Where "filter" appears in a line of the entries below, that line should be copied.

(Extracted records)
□ □ □ □ □ □ □
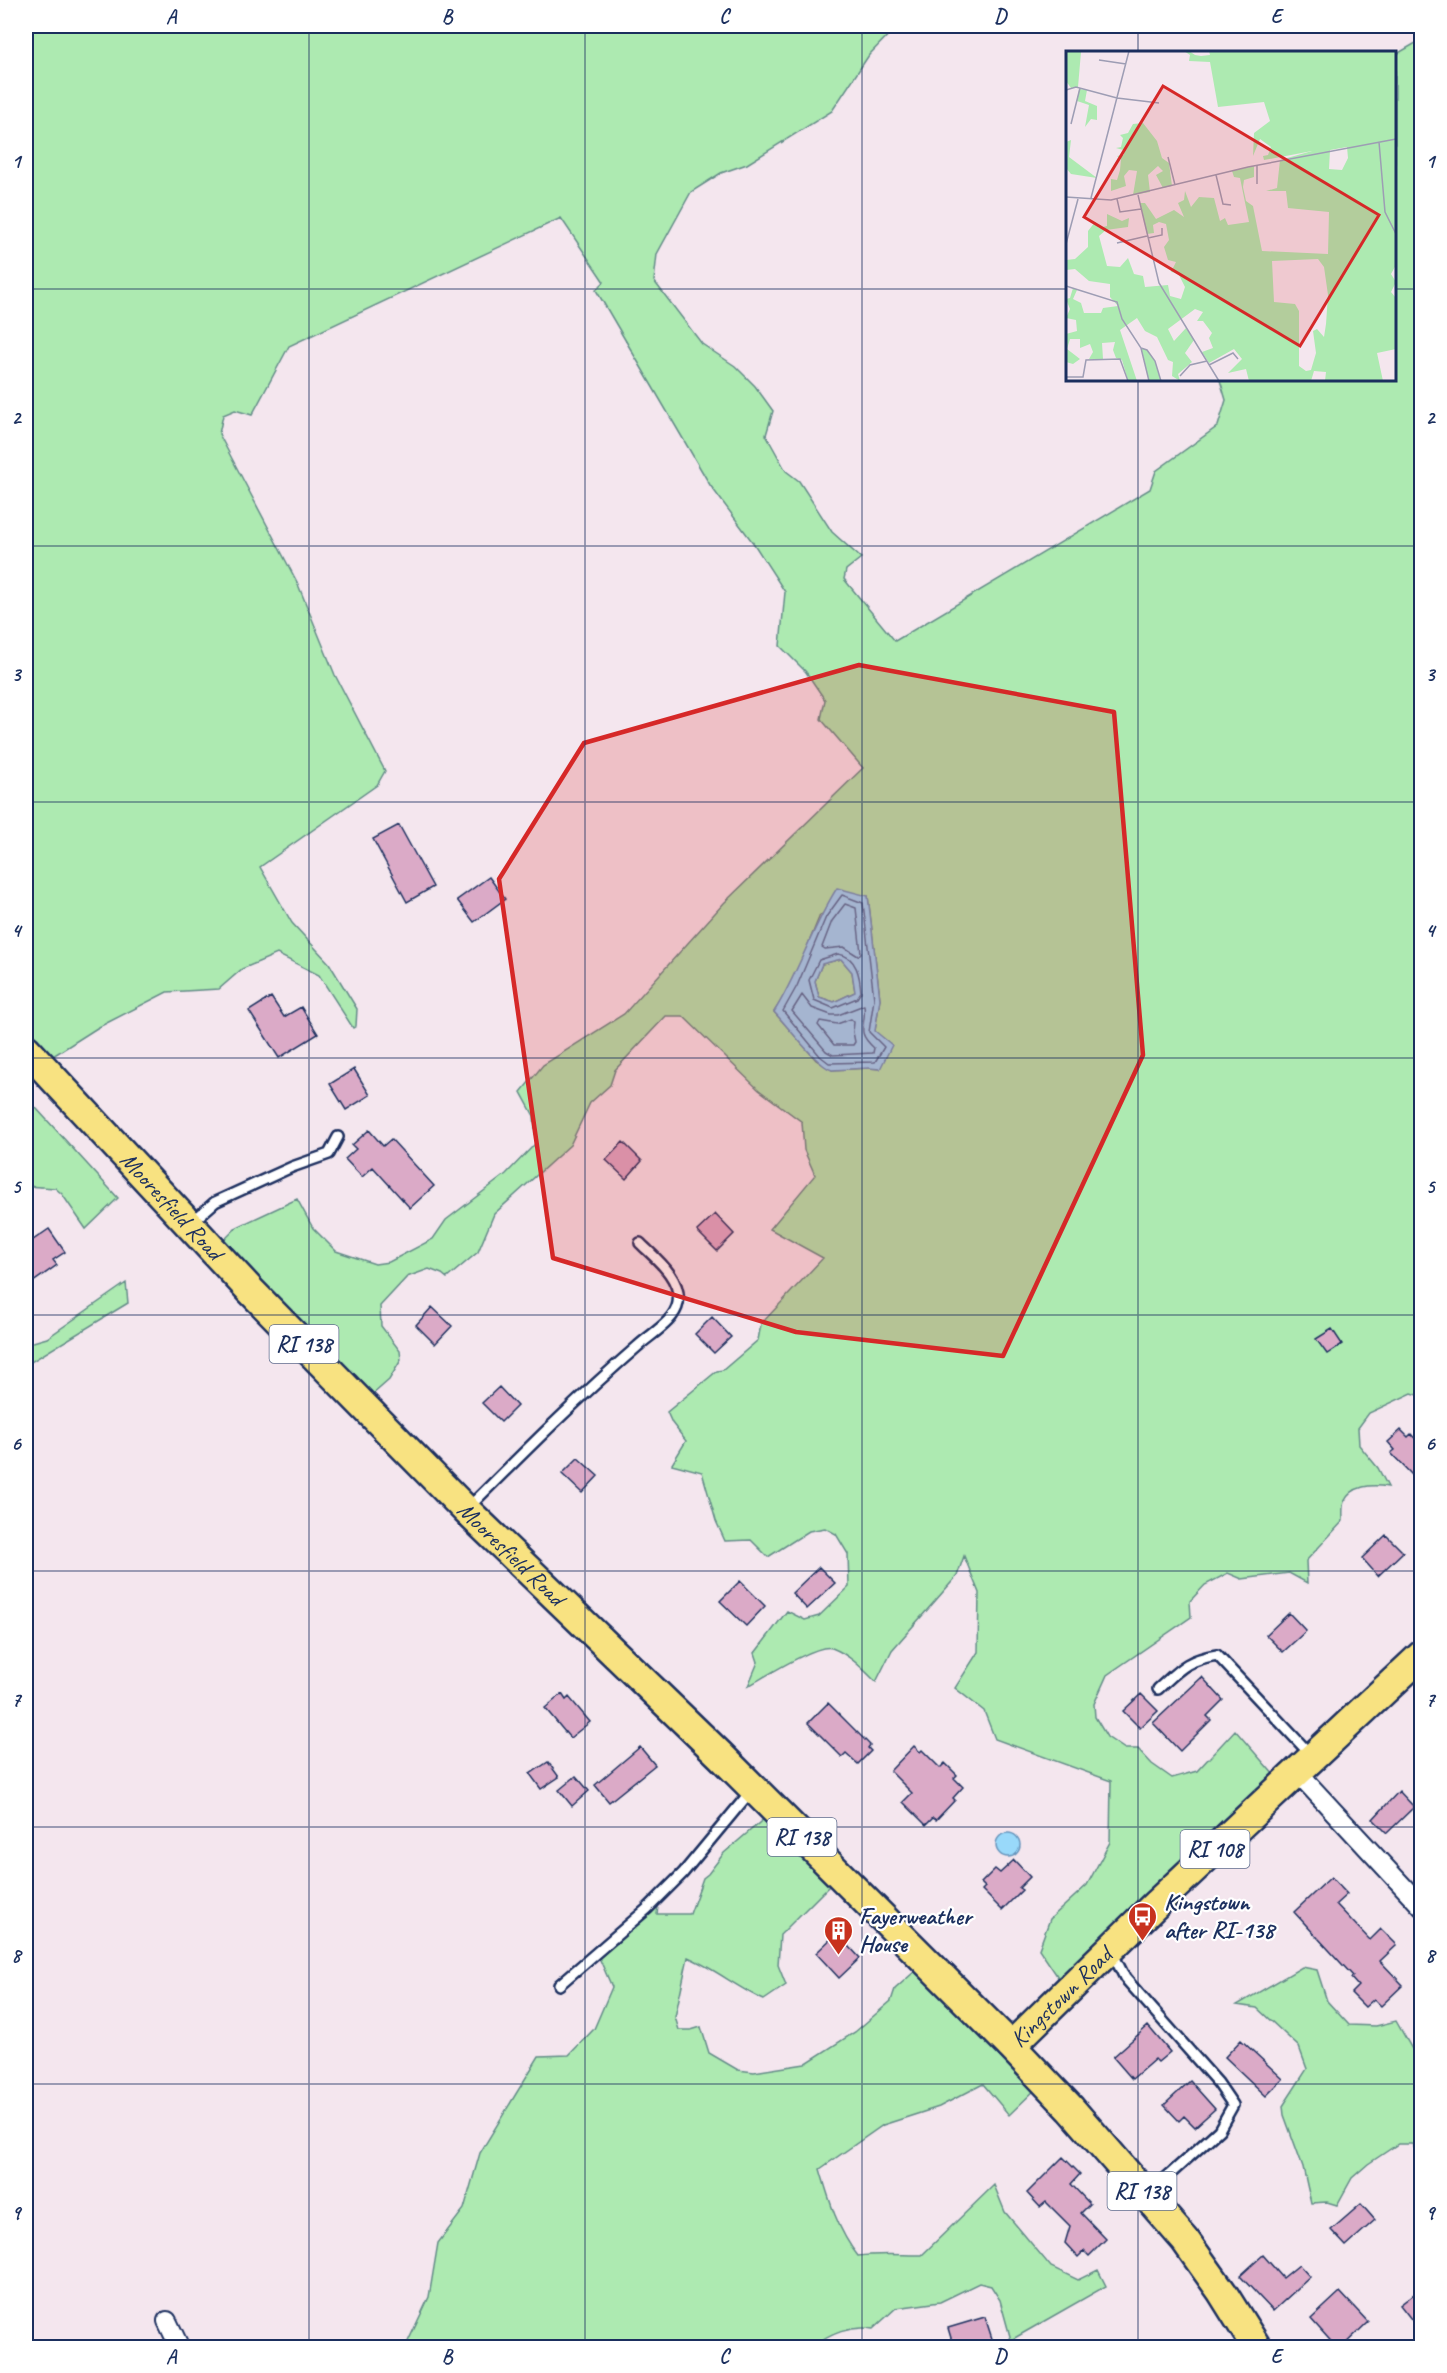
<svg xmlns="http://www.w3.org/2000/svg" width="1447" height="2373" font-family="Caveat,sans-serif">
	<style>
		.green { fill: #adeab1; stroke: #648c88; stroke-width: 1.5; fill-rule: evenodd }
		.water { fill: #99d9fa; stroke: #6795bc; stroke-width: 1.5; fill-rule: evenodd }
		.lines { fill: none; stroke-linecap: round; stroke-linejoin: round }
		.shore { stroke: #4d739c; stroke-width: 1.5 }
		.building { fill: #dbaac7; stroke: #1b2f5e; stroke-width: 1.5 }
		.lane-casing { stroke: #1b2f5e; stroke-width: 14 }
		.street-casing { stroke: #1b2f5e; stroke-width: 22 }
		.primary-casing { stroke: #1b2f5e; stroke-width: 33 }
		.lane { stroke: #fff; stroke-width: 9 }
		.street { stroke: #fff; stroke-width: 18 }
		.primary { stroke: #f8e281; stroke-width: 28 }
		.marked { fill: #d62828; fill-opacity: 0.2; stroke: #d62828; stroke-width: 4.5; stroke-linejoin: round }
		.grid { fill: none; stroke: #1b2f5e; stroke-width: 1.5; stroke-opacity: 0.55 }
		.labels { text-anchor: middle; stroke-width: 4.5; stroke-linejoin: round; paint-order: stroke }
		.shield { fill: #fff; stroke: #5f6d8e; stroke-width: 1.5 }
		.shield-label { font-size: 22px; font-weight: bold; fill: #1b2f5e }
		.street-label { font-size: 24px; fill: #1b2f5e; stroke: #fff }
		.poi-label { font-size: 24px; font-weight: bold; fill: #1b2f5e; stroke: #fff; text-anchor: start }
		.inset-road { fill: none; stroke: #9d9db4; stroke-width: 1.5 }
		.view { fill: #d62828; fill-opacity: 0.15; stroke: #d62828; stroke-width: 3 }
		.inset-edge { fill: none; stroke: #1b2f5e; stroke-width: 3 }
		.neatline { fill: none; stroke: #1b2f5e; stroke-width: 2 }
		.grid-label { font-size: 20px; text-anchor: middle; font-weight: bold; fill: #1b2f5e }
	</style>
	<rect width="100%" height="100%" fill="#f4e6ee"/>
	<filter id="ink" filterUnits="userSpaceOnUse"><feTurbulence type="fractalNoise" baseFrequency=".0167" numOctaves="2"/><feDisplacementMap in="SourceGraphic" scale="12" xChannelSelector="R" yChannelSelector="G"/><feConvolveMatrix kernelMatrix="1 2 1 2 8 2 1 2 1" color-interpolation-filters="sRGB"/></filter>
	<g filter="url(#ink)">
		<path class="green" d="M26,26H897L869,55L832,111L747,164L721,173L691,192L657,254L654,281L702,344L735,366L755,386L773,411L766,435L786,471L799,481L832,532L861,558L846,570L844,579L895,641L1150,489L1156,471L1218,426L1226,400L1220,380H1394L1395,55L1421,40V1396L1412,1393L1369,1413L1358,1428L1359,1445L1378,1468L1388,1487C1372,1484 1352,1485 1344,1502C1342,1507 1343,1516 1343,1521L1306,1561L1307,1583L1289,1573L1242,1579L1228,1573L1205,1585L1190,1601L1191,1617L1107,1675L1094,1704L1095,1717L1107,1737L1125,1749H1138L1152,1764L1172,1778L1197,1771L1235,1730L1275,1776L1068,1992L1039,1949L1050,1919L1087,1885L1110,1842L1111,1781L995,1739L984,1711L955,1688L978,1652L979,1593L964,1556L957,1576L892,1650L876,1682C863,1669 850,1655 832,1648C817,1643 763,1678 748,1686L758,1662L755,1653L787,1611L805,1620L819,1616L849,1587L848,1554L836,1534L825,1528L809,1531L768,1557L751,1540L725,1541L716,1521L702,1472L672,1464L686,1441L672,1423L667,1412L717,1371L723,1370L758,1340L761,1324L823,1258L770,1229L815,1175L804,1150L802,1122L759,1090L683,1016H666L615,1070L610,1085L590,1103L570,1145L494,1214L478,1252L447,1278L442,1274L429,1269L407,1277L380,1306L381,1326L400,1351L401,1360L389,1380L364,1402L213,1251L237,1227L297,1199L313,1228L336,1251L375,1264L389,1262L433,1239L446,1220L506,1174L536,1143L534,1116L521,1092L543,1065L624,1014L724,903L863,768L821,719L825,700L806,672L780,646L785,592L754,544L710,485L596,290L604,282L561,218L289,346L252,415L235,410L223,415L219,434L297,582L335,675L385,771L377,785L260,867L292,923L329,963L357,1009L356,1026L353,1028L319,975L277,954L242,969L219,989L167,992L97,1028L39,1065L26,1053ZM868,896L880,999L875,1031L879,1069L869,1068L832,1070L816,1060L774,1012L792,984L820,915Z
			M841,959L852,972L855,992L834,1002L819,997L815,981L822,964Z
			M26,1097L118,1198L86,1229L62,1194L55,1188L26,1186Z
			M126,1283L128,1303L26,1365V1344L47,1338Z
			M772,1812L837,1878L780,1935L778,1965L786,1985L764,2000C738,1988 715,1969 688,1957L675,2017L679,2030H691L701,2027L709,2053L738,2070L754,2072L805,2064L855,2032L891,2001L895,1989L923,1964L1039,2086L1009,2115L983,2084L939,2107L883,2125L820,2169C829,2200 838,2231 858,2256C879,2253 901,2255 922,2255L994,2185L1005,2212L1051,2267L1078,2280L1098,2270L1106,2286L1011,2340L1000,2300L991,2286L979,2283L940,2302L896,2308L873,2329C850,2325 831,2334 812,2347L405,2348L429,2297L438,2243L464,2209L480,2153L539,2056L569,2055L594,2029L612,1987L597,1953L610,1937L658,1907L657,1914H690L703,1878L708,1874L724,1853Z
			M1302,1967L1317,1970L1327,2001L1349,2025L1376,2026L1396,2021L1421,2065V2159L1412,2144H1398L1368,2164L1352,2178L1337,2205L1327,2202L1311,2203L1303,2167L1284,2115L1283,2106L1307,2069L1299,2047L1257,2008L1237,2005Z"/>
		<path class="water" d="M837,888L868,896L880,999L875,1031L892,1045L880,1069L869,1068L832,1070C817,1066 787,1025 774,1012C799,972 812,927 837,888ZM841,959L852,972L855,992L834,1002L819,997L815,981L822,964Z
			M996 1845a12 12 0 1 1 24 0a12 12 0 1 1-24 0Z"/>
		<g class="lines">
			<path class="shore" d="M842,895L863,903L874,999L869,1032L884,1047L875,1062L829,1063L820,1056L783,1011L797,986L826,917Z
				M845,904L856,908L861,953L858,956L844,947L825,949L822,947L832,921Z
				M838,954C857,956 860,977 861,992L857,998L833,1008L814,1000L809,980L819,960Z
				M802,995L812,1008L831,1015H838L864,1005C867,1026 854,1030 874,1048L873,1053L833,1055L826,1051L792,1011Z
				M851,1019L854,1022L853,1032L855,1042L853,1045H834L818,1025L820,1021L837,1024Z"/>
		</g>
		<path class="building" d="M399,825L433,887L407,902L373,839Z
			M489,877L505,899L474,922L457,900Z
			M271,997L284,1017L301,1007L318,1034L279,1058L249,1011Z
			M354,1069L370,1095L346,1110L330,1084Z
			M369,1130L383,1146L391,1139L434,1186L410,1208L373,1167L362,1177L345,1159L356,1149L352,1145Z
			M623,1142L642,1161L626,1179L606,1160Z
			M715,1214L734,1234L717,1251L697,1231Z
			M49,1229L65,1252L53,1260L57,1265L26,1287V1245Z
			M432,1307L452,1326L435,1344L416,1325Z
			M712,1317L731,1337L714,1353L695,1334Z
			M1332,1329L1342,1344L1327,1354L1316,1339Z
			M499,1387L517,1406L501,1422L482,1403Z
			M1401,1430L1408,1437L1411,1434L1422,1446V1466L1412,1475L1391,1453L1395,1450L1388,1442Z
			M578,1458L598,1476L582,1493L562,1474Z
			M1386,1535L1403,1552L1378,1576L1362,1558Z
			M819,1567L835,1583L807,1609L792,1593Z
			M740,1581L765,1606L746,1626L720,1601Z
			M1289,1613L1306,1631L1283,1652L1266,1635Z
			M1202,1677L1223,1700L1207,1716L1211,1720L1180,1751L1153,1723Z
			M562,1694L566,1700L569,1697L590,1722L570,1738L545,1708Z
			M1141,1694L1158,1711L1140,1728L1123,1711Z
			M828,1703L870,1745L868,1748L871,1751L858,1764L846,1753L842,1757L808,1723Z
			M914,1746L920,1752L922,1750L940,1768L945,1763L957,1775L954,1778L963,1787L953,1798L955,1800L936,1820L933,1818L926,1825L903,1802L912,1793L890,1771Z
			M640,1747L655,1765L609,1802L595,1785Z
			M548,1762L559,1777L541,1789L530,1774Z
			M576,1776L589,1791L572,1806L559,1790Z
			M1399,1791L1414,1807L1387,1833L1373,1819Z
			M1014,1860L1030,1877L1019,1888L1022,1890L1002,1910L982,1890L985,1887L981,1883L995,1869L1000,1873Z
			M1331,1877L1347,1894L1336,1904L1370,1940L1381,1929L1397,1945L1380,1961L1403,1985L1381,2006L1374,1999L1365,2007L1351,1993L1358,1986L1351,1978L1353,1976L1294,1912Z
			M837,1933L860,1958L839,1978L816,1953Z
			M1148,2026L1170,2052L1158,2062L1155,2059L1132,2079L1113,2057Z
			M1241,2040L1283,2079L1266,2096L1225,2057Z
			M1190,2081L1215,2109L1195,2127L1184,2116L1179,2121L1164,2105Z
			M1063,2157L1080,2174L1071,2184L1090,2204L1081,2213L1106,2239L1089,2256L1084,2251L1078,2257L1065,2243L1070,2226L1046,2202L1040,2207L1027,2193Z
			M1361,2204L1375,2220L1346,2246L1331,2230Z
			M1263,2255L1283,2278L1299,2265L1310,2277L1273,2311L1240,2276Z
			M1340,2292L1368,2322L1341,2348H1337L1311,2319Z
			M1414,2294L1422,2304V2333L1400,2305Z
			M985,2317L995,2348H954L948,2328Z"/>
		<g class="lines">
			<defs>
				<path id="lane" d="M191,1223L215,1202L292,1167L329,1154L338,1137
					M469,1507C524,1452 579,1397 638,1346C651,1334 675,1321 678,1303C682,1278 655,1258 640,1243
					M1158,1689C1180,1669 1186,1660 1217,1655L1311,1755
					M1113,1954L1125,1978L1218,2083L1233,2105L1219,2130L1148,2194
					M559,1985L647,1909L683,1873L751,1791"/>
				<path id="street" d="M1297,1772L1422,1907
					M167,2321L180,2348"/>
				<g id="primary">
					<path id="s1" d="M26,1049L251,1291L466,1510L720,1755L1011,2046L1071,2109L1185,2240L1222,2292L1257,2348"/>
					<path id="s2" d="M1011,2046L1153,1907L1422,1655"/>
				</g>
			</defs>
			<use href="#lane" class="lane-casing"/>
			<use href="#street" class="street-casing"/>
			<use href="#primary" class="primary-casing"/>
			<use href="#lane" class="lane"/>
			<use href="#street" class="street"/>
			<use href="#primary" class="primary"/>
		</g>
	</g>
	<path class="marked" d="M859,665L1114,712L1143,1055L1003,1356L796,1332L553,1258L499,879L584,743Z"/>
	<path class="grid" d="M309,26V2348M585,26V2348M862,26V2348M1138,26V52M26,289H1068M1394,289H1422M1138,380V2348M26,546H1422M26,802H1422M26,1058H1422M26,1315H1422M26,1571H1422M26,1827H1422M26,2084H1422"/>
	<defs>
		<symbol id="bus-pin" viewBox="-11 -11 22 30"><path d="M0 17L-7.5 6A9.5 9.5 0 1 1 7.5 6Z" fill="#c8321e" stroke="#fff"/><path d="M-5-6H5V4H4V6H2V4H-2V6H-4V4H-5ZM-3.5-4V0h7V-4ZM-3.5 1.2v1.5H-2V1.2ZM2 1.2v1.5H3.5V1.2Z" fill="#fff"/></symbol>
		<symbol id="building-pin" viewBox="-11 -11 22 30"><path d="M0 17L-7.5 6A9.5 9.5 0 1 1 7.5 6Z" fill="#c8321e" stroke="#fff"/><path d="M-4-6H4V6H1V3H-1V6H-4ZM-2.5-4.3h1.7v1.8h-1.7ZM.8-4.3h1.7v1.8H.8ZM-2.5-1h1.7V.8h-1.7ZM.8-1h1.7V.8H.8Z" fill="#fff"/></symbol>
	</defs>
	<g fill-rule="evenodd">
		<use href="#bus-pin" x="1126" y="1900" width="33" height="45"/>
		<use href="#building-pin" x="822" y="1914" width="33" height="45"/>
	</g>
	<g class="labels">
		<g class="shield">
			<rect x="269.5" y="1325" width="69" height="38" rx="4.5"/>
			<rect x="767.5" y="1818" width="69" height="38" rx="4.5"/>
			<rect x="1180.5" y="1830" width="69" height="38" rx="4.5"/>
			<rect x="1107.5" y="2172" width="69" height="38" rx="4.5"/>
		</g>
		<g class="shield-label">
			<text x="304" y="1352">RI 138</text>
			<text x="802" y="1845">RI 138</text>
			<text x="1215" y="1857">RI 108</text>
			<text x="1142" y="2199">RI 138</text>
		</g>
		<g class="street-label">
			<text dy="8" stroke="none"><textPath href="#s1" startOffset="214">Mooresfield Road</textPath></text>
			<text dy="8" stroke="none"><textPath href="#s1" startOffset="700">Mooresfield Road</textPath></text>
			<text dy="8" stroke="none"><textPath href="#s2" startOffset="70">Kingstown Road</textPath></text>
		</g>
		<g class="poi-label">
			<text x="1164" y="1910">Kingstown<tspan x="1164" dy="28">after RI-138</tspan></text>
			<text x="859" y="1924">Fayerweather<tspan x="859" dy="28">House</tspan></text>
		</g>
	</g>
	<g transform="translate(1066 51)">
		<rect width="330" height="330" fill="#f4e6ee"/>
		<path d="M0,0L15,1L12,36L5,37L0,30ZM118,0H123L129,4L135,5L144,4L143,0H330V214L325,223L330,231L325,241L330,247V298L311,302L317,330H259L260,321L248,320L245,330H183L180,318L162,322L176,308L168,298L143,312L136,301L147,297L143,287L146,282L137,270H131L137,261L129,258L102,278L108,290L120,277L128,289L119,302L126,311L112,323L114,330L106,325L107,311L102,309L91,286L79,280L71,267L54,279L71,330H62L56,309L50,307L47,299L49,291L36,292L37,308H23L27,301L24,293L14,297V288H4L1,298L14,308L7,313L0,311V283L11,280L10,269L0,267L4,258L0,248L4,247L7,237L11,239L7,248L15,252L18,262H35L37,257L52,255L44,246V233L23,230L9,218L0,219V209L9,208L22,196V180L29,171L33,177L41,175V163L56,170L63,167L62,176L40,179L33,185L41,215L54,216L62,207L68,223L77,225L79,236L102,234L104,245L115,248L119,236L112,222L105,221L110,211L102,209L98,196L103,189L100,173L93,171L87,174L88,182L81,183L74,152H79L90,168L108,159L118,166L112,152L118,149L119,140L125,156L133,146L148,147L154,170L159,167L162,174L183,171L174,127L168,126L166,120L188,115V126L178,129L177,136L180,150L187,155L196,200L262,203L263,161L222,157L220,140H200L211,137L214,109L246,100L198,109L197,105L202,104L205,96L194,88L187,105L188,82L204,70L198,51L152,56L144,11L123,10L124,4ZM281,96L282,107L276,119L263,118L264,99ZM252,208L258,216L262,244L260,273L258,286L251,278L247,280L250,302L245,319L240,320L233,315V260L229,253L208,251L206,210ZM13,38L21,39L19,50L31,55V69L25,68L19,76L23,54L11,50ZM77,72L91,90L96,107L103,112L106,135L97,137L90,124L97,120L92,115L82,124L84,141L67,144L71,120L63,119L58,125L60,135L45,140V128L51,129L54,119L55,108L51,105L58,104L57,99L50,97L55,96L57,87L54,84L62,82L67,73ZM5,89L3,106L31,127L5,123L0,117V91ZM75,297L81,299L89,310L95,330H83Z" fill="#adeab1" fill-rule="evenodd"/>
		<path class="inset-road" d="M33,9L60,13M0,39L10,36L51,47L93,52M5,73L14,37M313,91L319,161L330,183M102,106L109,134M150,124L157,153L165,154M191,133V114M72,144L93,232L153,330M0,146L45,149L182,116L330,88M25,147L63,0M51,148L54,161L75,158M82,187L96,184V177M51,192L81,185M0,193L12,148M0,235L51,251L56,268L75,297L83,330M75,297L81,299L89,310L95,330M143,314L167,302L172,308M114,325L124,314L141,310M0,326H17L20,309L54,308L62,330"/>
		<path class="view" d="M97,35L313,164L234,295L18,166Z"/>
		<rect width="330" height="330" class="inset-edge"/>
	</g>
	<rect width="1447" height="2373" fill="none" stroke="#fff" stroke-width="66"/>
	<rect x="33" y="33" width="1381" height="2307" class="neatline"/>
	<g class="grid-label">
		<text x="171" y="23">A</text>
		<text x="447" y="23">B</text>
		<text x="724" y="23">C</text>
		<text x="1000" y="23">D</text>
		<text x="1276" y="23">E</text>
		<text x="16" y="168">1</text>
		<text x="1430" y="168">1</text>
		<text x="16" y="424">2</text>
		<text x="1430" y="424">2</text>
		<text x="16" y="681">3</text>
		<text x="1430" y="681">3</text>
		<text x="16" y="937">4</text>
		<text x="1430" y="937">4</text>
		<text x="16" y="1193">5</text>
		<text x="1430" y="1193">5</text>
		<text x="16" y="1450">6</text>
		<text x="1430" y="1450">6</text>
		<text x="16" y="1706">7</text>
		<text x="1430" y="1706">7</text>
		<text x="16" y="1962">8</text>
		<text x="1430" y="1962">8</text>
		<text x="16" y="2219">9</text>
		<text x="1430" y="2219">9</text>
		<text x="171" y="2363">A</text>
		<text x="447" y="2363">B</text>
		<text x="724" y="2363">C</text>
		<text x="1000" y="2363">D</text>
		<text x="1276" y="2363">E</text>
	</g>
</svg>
□ □ □ □ □ □ □
### Response
	<filter id="ink" filterUnits="userSpaceOnUse"><feTurbulence type="fractalNoise" baseFrequency=".0167" numOctaves="2"/><feDisplacementMap in="SourceGraphic" scale="12" xChannelSelector="R" yChannelSelector="G"/><feConvolveMatrix kernelMatrix="1 2 1 2 8 2 1 2 1" color-interpolation-filters="sRGB"/></filter>
	<g filter="url(#ink)">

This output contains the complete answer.